Menurutnya, LONTARA+ dirancang untuk mempermudah masyarakat mengakses berbagai layanan publik melalui satu aplikasi yang terintegrasi.
Ia menambahkan, aplikasi tersebut menjadi bagian dari tujuh program prioritas Pemerintah Kota Makassar yang terus dikembangkan guna menghadirkan pelayanan yang cepat, efektif, transparan, dan mudah diakses.
Roem mengungkapkan, setiap bulan ribuan laporan masyarakat masuk melalui aplikasi LONTARA+ dengan berbagai jenis aduan, mulai dari jalan rusak, lampu lorong padam, persoalan air bersih, persampahan, drainase, pohon tumbang, gangguan ketertiban, hingga persoalan sosial lainnya.
“Setiap laporan langsung ditindaklanjuti. Seluruh OPD bergerak bersama sehingga masyarakat dapat menerima pelayanan publik secara cepat, tepat, dan efektif,” jelasnya.
Ia menegaskan, keberhasilan implementasi LONTARA+ tidak hanya bergantung pada teknologi, tetapi juga komitmen seluruh perangkat daerah dalam memberikan pelayanan yang responsif kepada masyarakat.

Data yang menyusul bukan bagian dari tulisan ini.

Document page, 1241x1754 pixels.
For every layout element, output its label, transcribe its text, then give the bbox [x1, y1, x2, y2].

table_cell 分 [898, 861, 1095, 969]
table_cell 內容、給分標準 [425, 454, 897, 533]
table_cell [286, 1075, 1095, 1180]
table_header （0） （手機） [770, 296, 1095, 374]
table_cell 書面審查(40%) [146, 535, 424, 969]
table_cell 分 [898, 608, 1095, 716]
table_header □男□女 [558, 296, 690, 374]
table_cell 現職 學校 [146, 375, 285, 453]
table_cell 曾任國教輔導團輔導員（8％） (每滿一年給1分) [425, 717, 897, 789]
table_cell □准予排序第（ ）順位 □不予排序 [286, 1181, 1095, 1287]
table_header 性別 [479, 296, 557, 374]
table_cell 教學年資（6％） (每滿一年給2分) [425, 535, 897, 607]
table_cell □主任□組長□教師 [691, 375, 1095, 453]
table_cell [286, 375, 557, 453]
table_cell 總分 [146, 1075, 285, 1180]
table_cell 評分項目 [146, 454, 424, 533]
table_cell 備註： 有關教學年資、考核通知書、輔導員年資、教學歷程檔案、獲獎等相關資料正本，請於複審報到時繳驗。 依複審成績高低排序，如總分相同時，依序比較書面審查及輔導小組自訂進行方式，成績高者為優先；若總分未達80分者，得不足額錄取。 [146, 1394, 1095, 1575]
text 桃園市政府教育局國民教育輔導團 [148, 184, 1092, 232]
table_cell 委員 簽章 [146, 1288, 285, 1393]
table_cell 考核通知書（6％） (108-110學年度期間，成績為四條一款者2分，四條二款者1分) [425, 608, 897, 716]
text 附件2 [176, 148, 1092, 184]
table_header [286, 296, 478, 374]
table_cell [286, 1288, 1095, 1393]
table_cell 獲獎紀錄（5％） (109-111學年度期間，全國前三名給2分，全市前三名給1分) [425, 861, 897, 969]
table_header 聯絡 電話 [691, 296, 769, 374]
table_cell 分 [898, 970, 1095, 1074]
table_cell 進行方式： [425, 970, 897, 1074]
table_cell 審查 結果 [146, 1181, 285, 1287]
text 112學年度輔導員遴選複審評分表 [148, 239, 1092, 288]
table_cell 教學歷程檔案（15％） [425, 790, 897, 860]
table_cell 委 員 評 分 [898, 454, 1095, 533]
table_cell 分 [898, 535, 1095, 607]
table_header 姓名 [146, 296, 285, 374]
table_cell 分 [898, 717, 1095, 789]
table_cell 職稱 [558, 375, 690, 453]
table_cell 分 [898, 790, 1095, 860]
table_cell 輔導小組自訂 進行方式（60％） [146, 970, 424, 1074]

“Keberhasilan program ini tidak lepas dari kepemimpinan Bapak Wali Kota yang memiliki komitmen kuat dalam mendorong transformasi digital di lingkungan Pemerintah Kota Makassar,” ujarnya.
Selain dapat diakses secara gratis selama 24 jam, LONTARA+ juga memungkinkan masyarakat memantau proses penyelesaian setiap laporan secara langsung sehingga pelayanan menjadi lebih transparan dan akuntabel.

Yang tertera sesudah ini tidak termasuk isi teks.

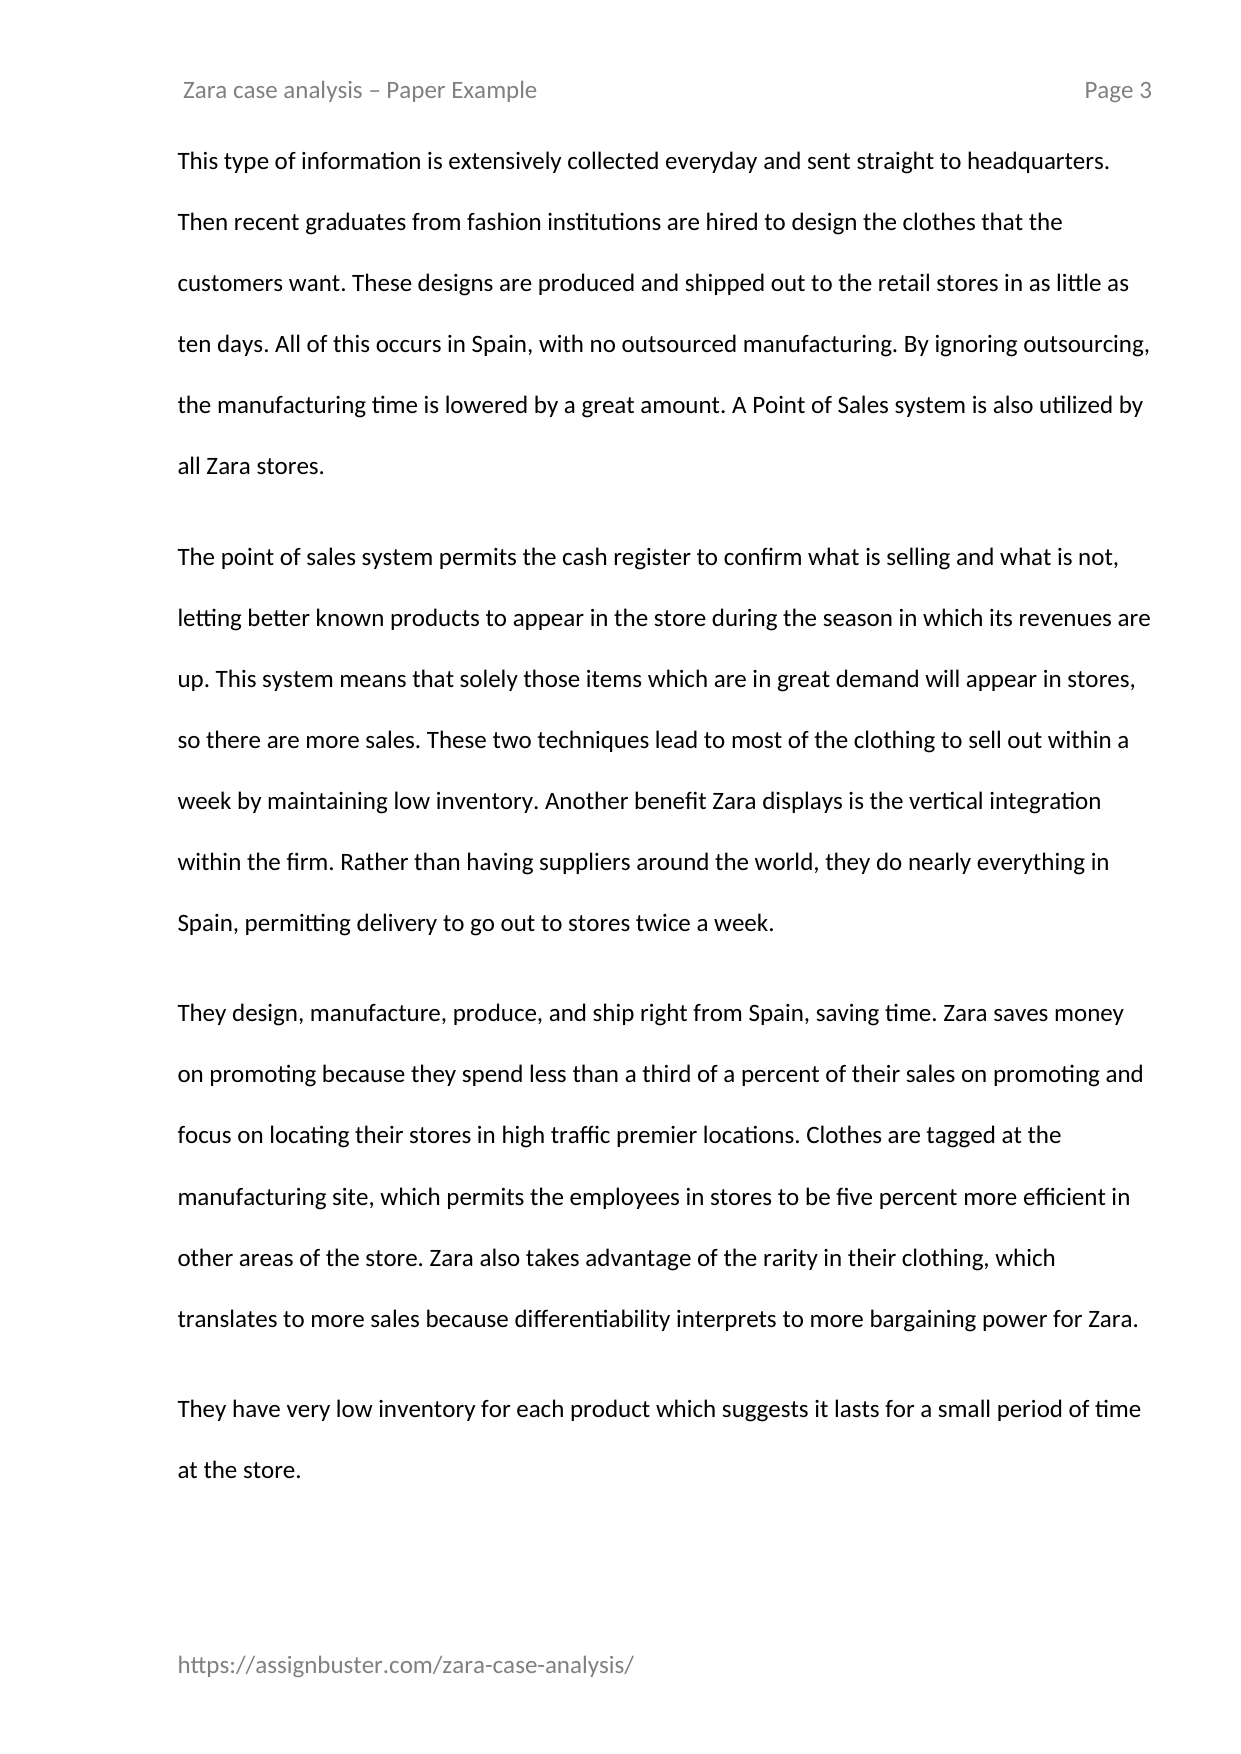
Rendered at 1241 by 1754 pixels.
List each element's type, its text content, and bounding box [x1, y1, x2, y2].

text The point of sales system permits the cash register to confirm what is selling and what is not, letting better known products to appear in the store during the season in which its revenues are up. This system means that solely those items which are in great demand will appear in stores, so there are more sales. These two techniques lead to most of the clothing to sell out within a week by maintaining low inventory. Another benefit Zara displays is the vertical integration within the firm. Rather than having suppliers around the world, they do nearly everything in Spain, permitting delivery to go out to stores twice a week. [177, 541, 1152, 937]
text They have very low inventory for each product which suggests it lasts for a small period of time at the store. [177, 1393, 1152, 1485]
text This type of information is extensively collected everyday and sent straight to headquarters. Then recent graduates from fashion institutions are hired to design the clothes that the customers want. These designs are produced and shipped out to the retail stores in as little as ten days. All of this occurs in Spain, with no outsourced manufacturing. By ignoring outsourcing, the manufacturing time is lowered by a great amount. A Point of Sales system is also utilized by all Zara stores. [177, 145, 1152, 481]
text They design, manufacture, produce, and ship right from Spain, saving time. Zara saves money on promoting because they spend less than a third of a percent of their sales on promoting and focus on locating their stores in high traffic premier locations. Clothes are tagged at the manufacturing site, which permits the employees in stores to be five percent more efficient in other areas of the store. Zara also takes advantage of the rarity in their clothing, which translates to more sales because differentiability interprets to more bargaining power for Zara. [177, 997, 1152, 1333]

Paparan tersebut mendapat respons positif dari peserta Forum Komdigi. Sejumlah kepala Dinas Kominfo dari berbagai kota anggota APEKSI mengajukan pertanyaan mengenai strategi koordinasi lintas OPD, mekanisme tindak lanjut pengaduan, hingga kepemimpinan yang mampu mendorong keberhasilan transformasi digital.
“Banyak yang bertanya mengenai pola koordinasi antar-OPD, mekanisme tindak lanjut pengaduan, hingga bagaimana komitmen pimpinan daerah dibangun agar seluruh perangkat daerah memiliki semangat yang sama dalam menjalankan transformasi digital,” ungkap Roem.
Bahkan, beberapa pemerintah kota menyatakan ketertarikannya untuk berkunjung ke Makassar guna mempelajari secara langsung penerapan LONTARA+ sebagai salah satu praktik baik pelayanan publik berbasis digital.
Roem menyambut baik antusiasme tersebut dan berharap kolaborasi antardaerah melalui APEKSI semakin memperkuat transformasi digital pelayanan publik di Indonesia.
“Kami, Kota Makassar siap berbagi pengalaman agar inovasi ini juga dapat memberikan manfaat bagi daerah lain,” tutupnya.